Analysts are expected to be sharpening their pencils to give the overall Australian banking sector an upgrade, with the National Australia Bank first off the full-year reporting rank to deliver profits beyond forecast expectations yesterday.
The big four Australian banks, NAB, Commonwealth Bank of Australia, Westpac and ANZ, had weathered the global financial crisis relatively well and, while down on last year's results, were all expected to deliver better than forecast after-tax profits and increasing dividends for the full year, Craigs Investment Partners broker Peter McIntyre said.

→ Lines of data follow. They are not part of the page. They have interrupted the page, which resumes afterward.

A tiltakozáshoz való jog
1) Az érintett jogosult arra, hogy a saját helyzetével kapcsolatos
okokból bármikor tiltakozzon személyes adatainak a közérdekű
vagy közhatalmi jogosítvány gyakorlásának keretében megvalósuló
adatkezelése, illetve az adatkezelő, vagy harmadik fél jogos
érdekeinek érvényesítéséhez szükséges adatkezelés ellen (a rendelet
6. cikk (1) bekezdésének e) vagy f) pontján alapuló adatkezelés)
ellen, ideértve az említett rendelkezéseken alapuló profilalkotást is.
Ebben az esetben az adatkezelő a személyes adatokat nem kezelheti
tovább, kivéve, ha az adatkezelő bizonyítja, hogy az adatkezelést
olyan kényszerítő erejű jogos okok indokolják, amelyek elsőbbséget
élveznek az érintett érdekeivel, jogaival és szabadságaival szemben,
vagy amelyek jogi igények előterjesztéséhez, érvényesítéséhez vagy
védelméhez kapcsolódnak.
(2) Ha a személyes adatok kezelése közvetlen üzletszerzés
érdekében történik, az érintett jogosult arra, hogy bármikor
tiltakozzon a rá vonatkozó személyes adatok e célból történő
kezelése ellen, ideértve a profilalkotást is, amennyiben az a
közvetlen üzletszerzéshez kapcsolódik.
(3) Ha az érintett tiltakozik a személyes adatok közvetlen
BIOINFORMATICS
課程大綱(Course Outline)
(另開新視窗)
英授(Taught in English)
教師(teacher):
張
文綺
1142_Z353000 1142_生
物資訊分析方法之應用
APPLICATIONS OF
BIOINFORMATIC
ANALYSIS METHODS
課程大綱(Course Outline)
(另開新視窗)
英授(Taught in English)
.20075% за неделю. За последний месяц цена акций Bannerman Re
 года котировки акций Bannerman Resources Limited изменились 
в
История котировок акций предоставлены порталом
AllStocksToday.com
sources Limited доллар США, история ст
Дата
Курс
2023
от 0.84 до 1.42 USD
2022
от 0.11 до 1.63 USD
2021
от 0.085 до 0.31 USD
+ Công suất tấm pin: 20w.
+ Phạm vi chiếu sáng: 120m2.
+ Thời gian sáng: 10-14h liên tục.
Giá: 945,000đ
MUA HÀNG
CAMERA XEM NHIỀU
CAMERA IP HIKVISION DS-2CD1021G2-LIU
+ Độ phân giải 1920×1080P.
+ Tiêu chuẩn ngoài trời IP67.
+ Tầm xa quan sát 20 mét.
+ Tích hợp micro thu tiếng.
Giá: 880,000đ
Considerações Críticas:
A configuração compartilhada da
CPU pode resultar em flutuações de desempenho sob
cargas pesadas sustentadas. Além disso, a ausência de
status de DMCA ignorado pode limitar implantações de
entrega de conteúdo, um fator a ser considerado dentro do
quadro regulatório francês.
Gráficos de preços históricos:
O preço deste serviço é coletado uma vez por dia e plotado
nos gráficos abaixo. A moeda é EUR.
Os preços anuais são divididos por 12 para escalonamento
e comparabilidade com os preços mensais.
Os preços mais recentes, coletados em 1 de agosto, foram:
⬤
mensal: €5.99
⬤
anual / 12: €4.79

NAB yesterday booked a cash after-tax profit of $A3.8 billion ($NZ4.72 billion) and, after making provisioning to set aside $A542 million for New Zealand tax-related litigation, it booked an after-tax profit of $2.6 billion, an almost 43% decline on last year's result.

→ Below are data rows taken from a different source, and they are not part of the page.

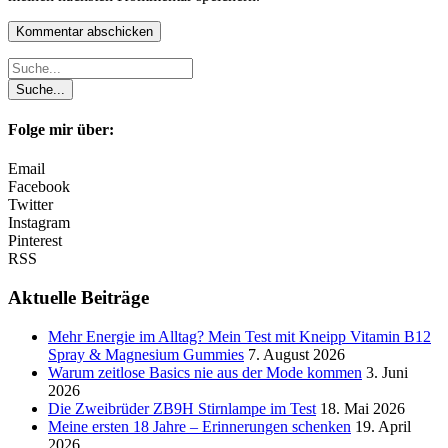
Folge mir über:
Email
Facebook
Twitter
Instagram
Pinterest
RSS
Aktuelle Beiträge
Mehr Energie im Alltag? Mein Test mit Kneipp Vitamin B12
Spray & Magnesium Gummies
7. August 2026
Warum zeitlose Basics nie aus der Mode kommen
3. Juni
2026
Die Zweibrüder ZB9H Stirnlampe im Test
18. Mai 2026
Meine ersten 18 Jahre – Erinnerungen schenken
19. April
2026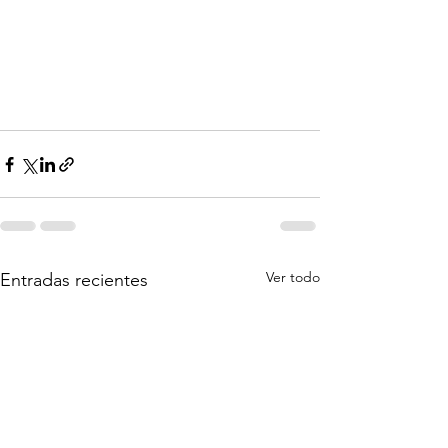
Ver todo
Entradas recientes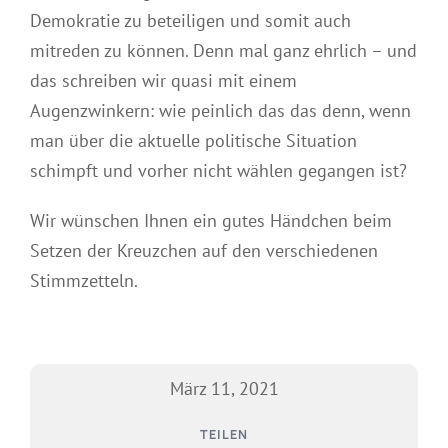
Demokratie zu beteiligen und somit auch
mitreden zu können. Denn mal ganz ehrlich – und
das schreiben wir quasi mit einem
Augenzwinkern: wie peinlich das das denn, wenn
man über die aktuelle politische Situation
schimpft und vorher nicht wählen gegangen ist?
Wir wünschen Ihnen ein gutes Händchen beim
Setzen der Kreuzchen auf den verschiedenen
Stimmzetteln.
März 11, 2021
TEILEN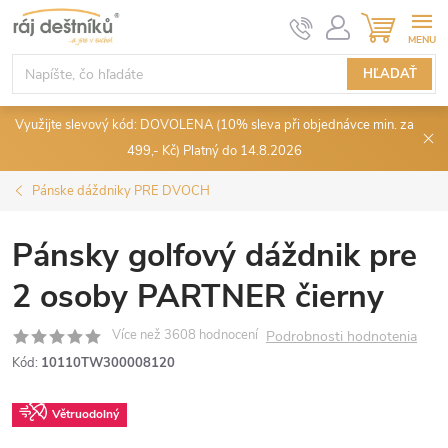
Prejsť
NÁKUPN
KOŠÍK
na
obsah
HĽADAŤ
Využijte slevový kód: DOVOLENA (10% sleva při objednávce min. za
499,- Kč) Platný do 14.8.2026
Pánske dáždniky PRE DVOCH
Pánsky golfový dáždnik pre
2 osoby PARTNER čierny
Podrobnosti hodnotenia
Kód:
10110TW300008120
Větruodolný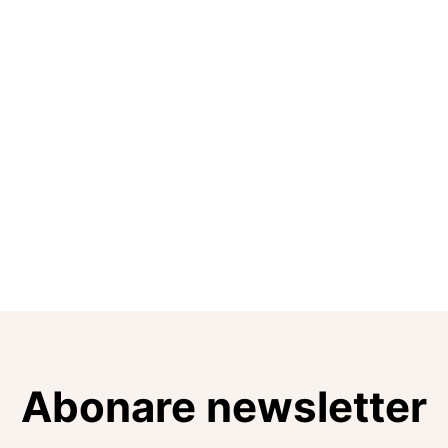
Abonare newsletter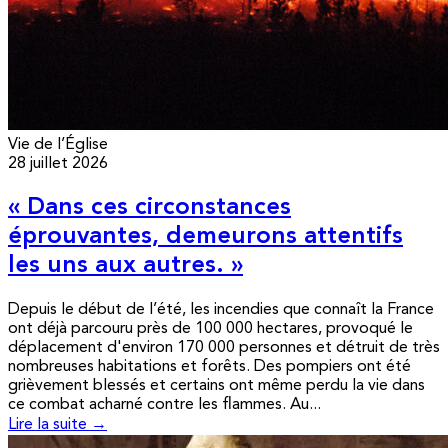
Vie de l’Église
28 juillet 2026
« Dans ces circonstances
éprouvantes, demeurons attentifs
les uns aux autres. »
Depuis le début de l’été, les incendies que connaît la France
ont déjà parcouru près de 100 000 hectares, provoqué le
déplacement d'environ 170 000 personnes et détruit de très
nombreuses habitations et forêts. Des pompiers ont été
grièvement blessés et certains ont même perdu la vie dans
ce combat acharné contre les flammes. Au...
Lire la suite →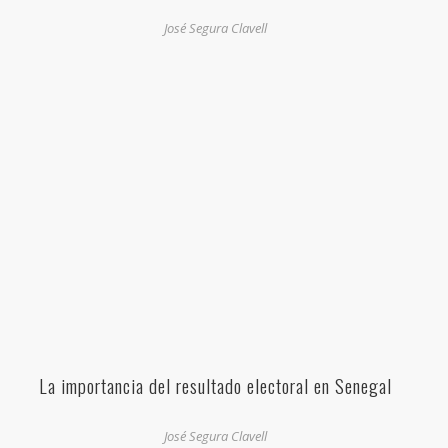
José Segura Clavell
La importancia del resultado electoral en Senegal
José Segura Clavell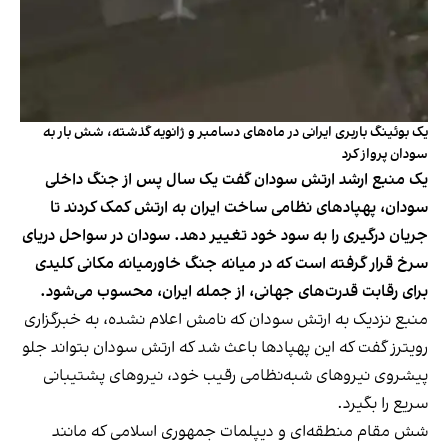
یک بوئینگ باربری ایرانی در ماه‌های دسامبر و ژانویه گذشته، شش بار به
سودان پرواز کرد
یک منبع ارشد ارتش سودان گفت یک سال پس از جنگ داخلی
سودان، پهپادهای نظامی ساخت ایران به ارتش کمک کردند تا
جریان درگیری را به سود خود تغییر دهد. سودان در سواحل دریای
سرخ قرار گرفته است که در میانه جنگ خاورمیانه مکانی کلیدی
برای رقابت قدرت‌های جهانی، از جمله ایران، محسوب می‌شود.
منبع نزدیک به ارتش سودان که نامش اعلام نشده، به خبرگزاری
رویترز گفت که این پهپادها باعث شد که ارتش سودان بتواند جلو
پیشروی نیروهای شبه‌نظامی رقیب خود، نیروهای پشتیبانی
سریع را بگیرد.
شش مقام‌ منطقه‌ای و دیپلمات‌ جمهوری اسلامی که مانند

Its dividend fell almost 25%, from $A1.46 to A73c.
Mr McIntyre said NAB got better margins on its lending to homeowners than expected and having less bad debts on its books than the markets expected had buoyed its the bottom-line.
"Analysts are looking at this first [bank] result and are expecting the whole Australian banking sector to be upgraded in the near future," he said.
NAB's New Zealand subsidiary, the Bank of New Zealand, booked a cash after-tax profit of $NZ703 million, but after provisioning for a one-off tax-related cost of $661 million, the BNZ recorded a $181 million loss.
Mr McIntyre said parent NAB's result was also notable in that its lending, through its United Kingdom business, was up 6%-9% in spite of the recession and global credit crunch, and underlying profits were 529 million ($NZ1.17 billion).
But Britain's deepest recession since World War 2 was reflected in "bad and doubtful" debts to NAB increasing from 175 million to 421 million.